* _Data for processing_

● ● ● ● ● ● ●

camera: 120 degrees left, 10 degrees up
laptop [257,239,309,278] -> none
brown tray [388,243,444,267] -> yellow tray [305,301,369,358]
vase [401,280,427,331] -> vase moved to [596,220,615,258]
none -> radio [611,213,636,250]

● ● ● ● ● ● ●

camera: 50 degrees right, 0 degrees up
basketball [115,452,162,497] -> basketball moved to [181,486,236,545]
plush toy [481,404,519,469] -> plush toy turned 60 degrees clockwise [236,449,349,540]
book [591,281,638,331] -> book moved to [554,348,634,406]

● ● ● ● ● ● ●

* _Directions_
Would you retype the lines above from the one with "vase [401,280,427,331] ->" down to the one with "none -> radio [611,213,636,250]", word for word, both ends included and no other lines?

* _Answer box_
vase [401,280,427,331] -> vase moved to [596,220,615,258]
none -> radio [611,213,636,250]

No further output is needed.